In fact, if you looked at their life when they were twenty, you would think that it had failure written all over it.  And yet the reverse happened.

An abusive father would be one bad situation.  That was the case with the actor Tom Cruise who was split from his father in Canada at twelve; or master chef Gordon Ramsay who left his Somerset home at sixteen; or businessman Elon Musk who fled South Africa for America at the age of eighteen.

A rocky childhood saw actor Johnny Depp drop out of high school at fifteen.  The actor Tom Hanks had his problems as well and grew up awkward and shy and lonely.

The same could be said for the singer/songwriter Bruce Springsteen who was left by his parents at twenty when they departed for California.  And another singer/songwriter Joni Mitchell found herself broke, pregnant and alone in Toronto at twenty-one.

Over in England the comedian and broadcaster Stephen Fry was eighteen when he was expelled from school, failed his exams, and was arrested for stealing a credit card.

In these and other cases, it was seemingly this adversity which provoked the determination and ambition to succeed.

Right Place, Right Time (12%).  Some of the famous people might have gone into other categories, but we have put them here as, more importantly, their rise came at the same time as the opportunities in their field became suddenly available to them.

Big Tech was one such place.  Bill Gates and Mark Zuckerberg were both college drop-outs.  But they saw the opportunity and took it.  Bill Gates pioneered Microsoft in the early 1980’s and Mark Zuckerberg did the same with Facebook twenty years later.  Each in their time changed the face of their industry.

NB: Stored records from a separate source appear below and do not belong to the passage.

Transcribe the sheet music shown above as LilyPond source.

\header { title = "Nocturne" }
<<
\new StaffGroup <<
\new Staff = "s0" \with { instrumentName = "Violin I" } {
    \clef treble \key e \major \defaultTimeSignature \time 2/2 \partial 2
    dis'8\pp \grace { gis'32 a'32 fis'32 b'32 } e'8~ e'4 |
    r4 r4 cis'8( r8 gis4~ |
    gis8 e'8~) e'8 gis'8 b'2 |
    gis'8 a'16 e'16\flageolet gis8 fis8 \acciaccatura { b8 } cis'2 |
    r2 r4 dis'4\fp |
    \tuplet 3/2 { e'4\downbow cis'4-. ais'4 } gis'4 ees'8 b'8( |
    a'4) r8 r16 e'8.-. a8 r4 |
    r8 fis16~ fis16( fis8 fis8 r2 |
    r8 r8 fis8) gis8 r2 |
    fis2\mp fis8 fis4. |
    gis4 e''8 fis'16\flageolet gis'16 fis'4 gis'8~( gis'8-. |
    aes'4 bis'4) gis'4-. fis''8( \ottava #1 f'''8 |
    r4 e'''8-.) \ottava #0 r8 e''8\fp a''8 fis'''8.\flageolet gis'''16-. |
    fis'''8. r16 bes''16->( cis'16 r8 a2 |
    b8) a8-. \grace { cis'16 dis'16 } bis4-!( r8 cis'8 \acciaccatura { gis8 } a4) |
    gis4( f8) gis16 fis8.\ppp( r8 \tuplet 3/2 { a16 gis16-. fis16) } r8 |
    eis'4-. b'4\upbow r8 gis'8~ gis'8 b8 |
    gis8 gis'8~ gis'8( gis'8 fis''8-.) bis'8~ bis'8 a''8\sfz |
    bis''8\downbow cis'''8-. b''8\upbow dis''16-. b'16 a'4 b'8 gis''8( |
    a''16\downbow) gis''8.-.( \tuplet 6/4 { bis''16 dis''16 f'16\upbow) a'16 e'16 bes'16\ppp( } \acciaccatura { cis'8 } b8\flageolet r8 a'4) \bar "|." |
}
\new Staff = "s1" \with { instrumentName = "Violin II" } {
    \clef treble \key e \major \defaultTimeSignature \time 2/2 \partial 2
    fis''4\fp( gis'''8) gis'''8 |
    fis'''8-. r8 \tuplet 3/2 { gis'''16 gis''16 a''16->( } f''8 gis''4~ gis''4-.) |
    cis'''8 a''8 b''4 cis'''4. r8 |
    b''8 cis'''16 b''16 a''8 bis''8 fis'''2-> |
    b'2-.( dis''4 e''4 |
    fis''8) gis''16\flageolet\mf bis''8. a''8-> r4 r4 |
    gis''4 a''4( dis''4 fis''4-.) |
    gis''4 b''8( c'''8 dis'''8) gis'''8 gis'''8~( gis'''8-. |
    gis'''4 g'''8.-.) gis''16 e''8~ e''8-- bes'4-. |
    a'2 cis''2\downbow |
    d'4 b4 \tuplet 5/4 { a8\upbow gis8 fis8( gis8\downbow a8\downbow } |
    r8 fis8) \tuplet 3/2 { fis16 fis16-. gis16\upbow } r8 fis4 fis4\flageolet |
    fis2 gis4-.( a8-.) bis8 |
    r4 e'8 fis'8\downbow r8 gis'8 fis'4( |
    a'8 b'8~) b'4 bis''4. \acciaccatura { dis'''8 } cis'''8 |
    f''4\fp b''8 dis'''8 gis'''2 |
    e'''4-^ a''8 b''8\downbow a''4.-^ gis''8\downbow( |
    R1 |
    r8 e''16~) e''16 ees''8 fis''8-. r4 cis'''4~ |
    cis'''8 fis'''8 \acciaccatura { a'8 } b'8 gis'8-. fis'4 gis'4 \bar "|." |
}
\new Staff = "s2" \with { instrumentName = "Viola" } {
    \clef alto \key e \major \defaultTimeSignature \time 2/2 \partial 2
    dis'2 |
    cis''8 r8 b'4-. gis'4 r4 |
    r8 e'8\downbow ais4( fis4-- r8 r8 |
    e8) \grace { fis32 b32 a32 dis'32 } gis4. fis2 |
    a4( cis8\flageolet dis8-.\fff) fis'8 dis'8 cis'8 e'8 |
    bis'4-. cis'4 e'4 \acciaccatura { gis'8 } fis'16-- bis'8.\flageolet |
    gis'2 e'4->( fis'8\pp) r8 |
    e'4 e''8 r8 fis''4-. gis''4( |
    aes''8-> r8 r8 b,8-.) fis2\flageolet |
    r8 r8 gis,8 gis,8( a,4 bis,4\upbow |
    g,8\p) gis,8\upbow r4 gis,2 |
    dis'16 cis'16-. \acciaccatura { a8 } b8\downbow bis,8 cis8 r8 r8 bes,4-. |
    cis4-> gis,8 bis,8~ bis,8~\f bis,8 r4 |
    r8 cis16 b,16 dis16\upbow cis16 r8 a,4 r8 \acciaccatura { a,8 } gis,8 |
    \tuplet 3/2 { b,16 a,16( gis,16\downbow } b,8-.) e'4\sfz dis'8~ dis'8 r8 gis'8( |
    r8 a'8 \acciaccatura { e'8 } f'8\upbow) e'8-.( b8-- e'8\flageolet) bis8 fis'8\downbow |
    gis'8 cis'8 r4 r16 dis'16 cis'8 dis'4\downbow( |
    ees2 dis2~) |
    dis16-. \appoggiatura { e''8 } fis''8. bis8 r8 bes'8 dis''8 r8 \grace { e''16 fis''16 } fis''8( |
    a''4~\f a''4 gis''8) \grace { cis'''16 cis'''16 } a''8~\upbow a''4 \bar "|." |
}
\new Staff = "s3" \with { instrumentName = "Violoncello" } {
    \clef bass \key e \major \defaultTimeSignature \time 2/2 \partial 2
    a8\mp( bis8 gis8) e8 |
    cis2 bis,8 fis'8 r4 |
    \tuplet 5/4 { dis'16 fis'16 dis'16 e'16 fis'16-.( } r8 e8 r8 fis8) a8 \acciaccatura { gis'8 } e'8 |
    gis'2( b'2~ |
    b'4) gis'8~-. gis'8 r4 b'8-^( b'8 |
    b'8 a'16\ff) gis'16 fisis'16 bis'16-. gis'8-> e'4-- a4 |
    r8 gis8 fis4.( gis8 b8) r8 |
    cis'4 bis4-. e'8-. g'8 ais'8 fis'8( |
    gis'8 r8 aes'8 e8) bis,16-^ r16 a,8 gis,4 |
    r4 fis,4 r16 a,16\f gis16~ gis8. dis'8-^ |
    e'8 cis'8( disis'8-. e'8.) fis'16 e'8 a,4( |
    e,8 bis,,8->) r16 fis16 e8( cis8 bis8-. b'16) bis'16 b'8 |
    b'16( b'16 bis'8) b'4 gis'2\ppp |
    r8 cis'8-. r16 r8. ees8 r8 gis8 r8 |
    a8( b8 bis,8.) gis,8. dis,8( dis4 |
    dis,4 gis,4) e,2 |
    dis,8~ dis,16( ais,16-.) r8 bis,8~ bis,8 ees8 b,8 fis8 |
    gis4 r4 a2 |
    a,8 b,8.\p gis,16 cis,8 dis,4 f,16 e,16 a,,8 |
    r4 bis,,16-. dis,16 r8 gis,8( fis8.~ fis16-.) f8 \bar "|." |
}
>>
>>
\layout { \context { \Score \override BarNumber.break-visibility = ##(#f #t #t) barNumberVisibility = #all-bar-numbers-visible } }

Then there was the British entrepreneur Richard Branson.  In the 1970’s and 1980’s he expanded his business empire from records into airlines and railways and sundry other areas.  With his showman approach, he was able to appeal to the tastes of the newer younger generation of British consumers that had emerged at that time.

Michael O’Leary started out as an accountant at Ryanair.  He became its CEO in 1994 just at the time that low-cost airlines were taking off in Europe.  He positioned Ryanair to be the leader in this growing segment of the market.

And Luck (10%).  The last category we have is luck.

Would Catherine Zeta Jones have started off on her successful acting journey if her parents had not won £100,000 in a national bingo competition in the early 1980’s?  This enabled them to move to a better place in Swansea and to pay for her dance and ballet classes.

Or would Jared Kushner have been so well-known if he had not married the daughter of the man (Donald Trump) who would become the US President in 2016?

Chance has its place.

But luck can also be cruel and can go the other way.  Silicon Valley has backed many shaky start-ups in its time.  But Elizabeth Holmes got exposed as a fraud and ended up in jail.  In Britain Liz Truss lasted for just 44 days as Prime Minister before being booted out of office.

Conclusion.  What have we learnt from this?  Many factors can play a role, including talent, perseverance and luck.

But the two that stand out, family support and dealing with adversity, give two alternate routes to fame.  The first is that you make it with the loving support of your family and friends.  The second is the opposite.  No loving support is available.  Instead, adversity has provoked a very strong determination and ambition to succeed.